The 'three jar' method
One common route to a responsible childhood allowance involves grouping the money into three categories: spending, saving and sharing. If your child receives $3 per month for completing his or her chores, let them divide it among the jars as they see fit, but explain that their choices have consequences, too. If they want to spend all $3 at once on candy, for example, that means no more candy until next month. Instead, they could deposit some in the savings jar, or use the sharing jar to buy a treat for someone else.
Starting out small is important at a young age, as is using cash rather than an app or debit card. That instills kids with a better understanding that money is a finite resource. As they get older, allowances should increase, along with additional responsibilities like buying some clothes or movie tickets with friends. Many experts also recommended opening a joint savings account for your child to introduce them to more adult banking concepts.
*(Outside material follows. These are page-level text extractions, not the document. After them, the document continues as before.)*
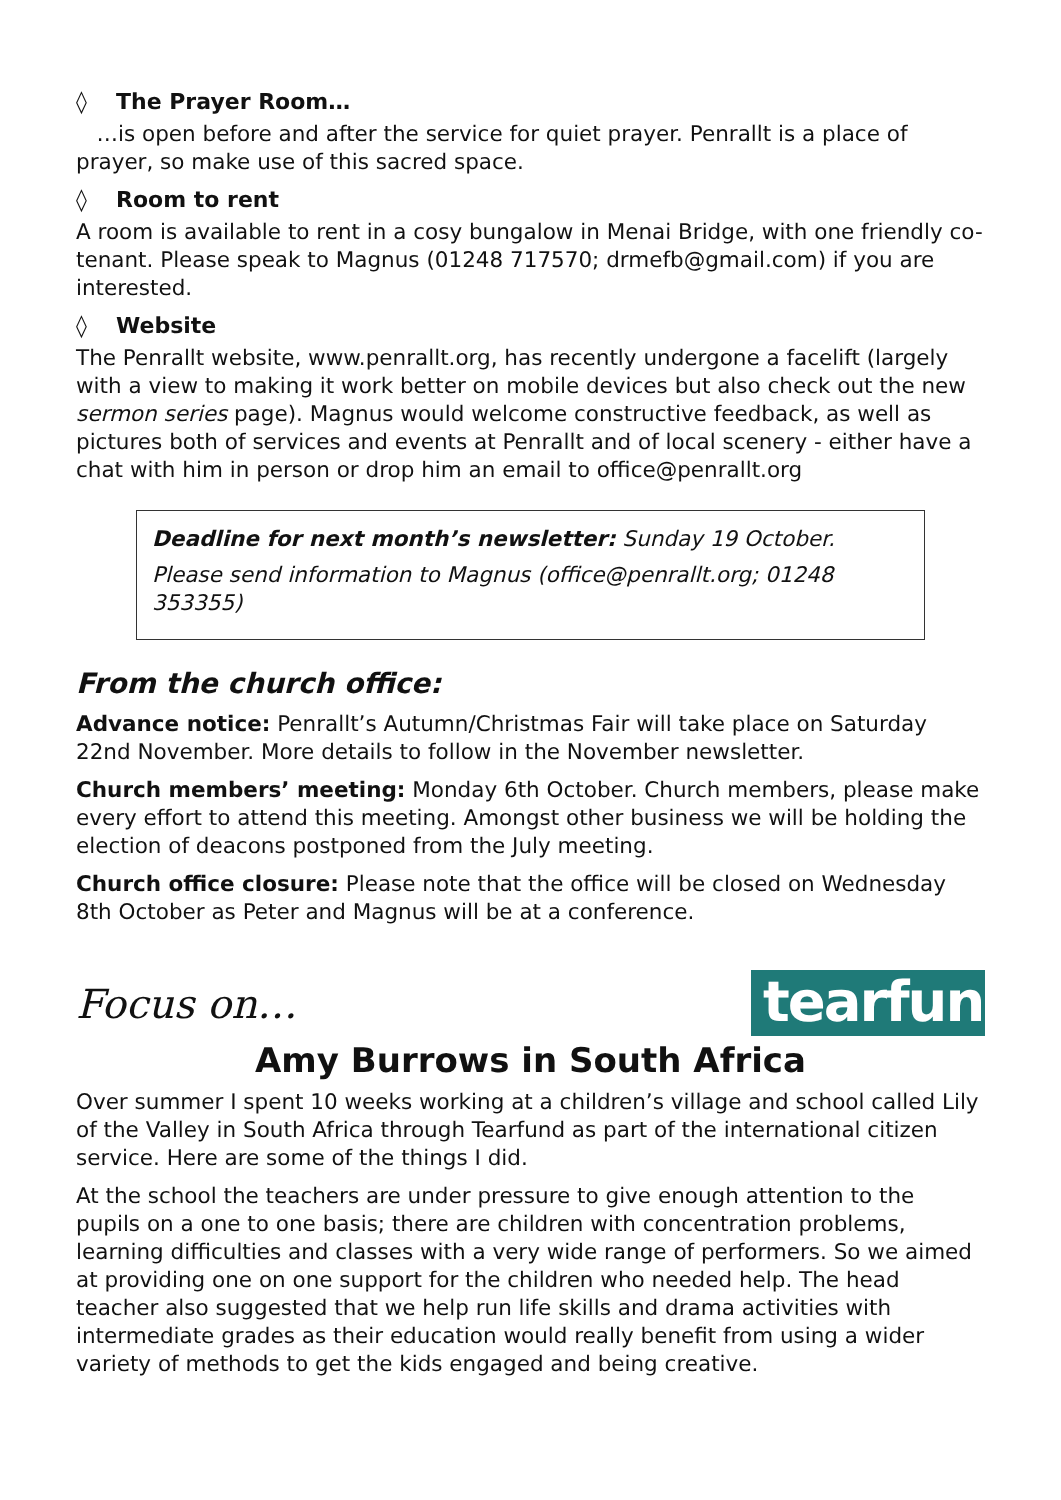◊ The Prayer Room…
…is open before and after the service for quiet prayer. Penrallt is a place of prayer, so make use of this sacred space.
◊ Room to rent
A room is available to rent in a cosy bungalow in Menai Bridge, with one friendly co-tenant. Please speak to Magnus (01248 717570; drmefb@gmail.com) if you are interested.
◊ Website
The Penrallt website, www.penrallt.org, has recently undergone a facelift (largely with a view to making it work better on mobile devices but also check out the new sermon series page). Magnus would welcome constructive feedback, as well as pictures both of services and events at Penrallt and of local scenery - either have a chat with him in person or drop him an email to office@penrallt.org
Deadline for next month’s newsletter: Sunday 19 October.
Please send information to Magnus (office@penrallt.org; 01248 353355)
From the church office:
Advance notice: Penrallt’s Autumn/Christmas Fair will take place on Saturday 22nd November. More details to follow in the November newsletter.
Church members’ meeting: Monday 6th October. Church members, please make every effort to attend this meeting. Amongst other business we will be holding the election of deacons postponed from the July meeting.
Church office closure: Please note that the office will be closed on Wednesday 8th October as Peter and Magnus will be at a conference.
Focus on…
tearfund
Amy Burrows in South Africa
Over summer I spent 10 weeks working at a children’s village and school called Lily of the Valley in South Africa through Tearfund as part of the international citizen service. Here are some of the things I did.
At the school the teachers are under pressure to give enough attention to the pupils on a one to one basis; there are children with concentration problems, learning difficulties and classes with a very wide range of performers. So we aimed at providing one on one support for the children who needed help. The head teacher also suggested that we help run life skills and drama activities with intermediate grades as their education would really benefit from using a wider variety of methods to get the kids engaged and being creative.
Acting as a resource for money topics
All throughout childhood, parents should act as a reliable resource for their kids when they have questions about just about anything, including money. Finance columnist Ron Lieber recommended taking opportunities to teach children about more advanced and practical money concepts like how credit cards or taxes work. These lessons will quickly come in handy once they start working their first jobs and gain greater independence as young teenagers. But it's also important to keep a balance between short-term topics and long-term discussions around saving and planning for the future.
Being a parent means having many discussions with your kids about a variety of topics all throughout life, some of them more sensitive than others. While money management is an important one, these conversations can still be fun and helpful talks to have with the right approach.